* [Aim of the task]
Would you copy only the lines below, beginning with the one that contains "vfov_deg: 63.4" and running through the last entry line?

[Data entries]
........

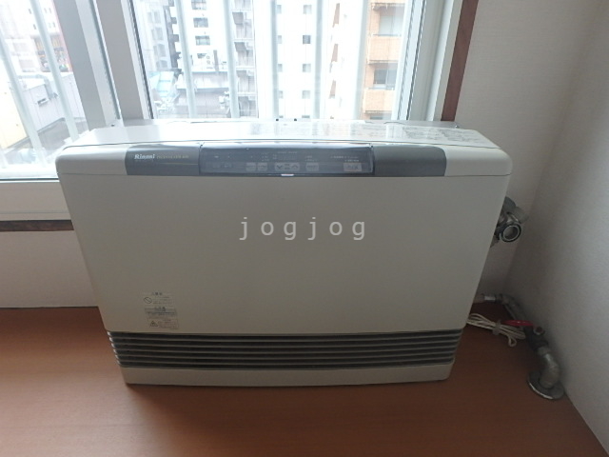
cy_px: 228
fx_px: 369
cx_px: 304
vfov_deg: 63.4
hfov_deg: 79.0
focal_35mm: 21
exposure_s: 1/40
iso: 200
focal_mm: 3.7
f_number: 3.5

........

* [Answer section]
vfov_deg: 63.4
hfov_deg: 79.0
focal_35mm: 21
exposure_s: 1/40
iso: 200
focal_mm: 3.7
f_number: 3.5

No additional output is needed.